JTP’s exciting adventures included going to fashion school in London, starting her own fashion label, showing her line at Fashion Week three years in a row, and designing custom apparel for rock stars. It really sounded like a dream come true. And she did it all while holding down a 9-to-5. The opportunities popped up like those cute moles in the bop-em-on-the-head game—not because Janet is extra lucky but because she consistently made decisions that were consistent with her beliefs and because she was flexible in her dreams. If she had staunchly refused to work for “the man” she would have never had the stable cash flow to supplement the unpredictable payments of the fashion world. She would likely not have health insurance or a 401(k) either. She brings her design skills to the process of innovating new candies and her marketing skills likely help her pitch her services to her high-profile clients.
For the last few months I grappled with whether I should dive headfirst into trying to “make it” as a writer and tv personality or whether I should seek balance and stability by holding down a day job. Janet the Planet made a great case today for balancing entrepreneurship (going it completely alone) and intrapreneurship (being an entrepreneur within an organization). “I was trained as an engineer and I wanted to be getting an engineer’s wages!” she said, referring to the paltry wages she was being offered after graduating from fashion school. “So I worked a full-time job and designed as my other job.”

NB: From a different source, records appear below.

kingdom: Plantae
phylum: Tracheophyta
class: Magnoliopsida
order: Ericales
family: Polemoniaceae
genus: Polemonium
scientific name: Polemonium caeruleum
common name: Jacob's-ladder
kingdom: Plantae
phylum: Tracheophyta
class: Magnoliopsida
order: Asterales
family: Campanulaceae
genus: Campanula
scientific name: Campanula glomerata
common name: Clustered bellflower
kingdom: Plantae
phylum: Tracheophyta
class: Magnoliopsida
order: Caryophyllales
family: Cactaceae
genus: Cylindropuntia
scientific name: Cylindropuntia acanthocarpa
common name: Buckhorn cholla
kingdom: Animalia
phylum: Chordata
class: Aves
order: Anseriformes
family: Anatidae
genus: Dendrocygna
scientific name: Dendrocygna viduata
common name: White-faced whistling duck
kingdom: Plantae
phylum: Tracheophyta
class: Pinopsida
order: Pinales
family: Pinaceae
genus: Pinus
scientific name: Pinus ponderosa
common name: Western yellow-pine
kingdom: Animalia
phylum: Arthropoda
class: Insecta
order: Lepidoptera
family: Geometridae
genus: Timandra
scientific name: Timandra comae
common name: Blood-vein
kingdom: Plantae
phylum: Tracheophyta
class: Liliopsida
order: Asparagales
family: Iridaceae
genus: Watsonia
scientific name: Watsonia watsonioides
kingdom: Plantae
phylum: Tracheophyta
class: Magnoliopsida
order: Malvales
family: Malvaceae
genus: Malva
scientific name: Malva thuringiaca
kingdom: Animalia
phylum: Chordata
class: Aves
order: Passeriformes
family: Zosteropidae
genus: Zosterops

I’ve really enjoyed my marketing internship so far. I get to combine the analytical skills I learned this year with the creative skills I’ve been building up my whole life, and this job has given me a certain degree of groundedness that JTP says day jobs often do. “When you have a ‘real job’ while pursuing a creative industry on the side, you don’t have that same level of desperation about you. You are not like ‘This has to work. I need this to pay my bills.’ You have a more welcoming energy when you approach people.”
My lunch with JTP encouraged me to be more open-ended with my dreams for my future. I know I’ll always be passionate about writing and being in the spotlight but who knows what form that passion will take? I want to be flexible in my dreams so that I leave enough space for those pop-up opportunities that appear in our lives suddenly and can just as quickly disappear. I want to be flexible so I can seize opportunities as they come to me, and prepared enough—professional and personally—so that I can take full advantage of them.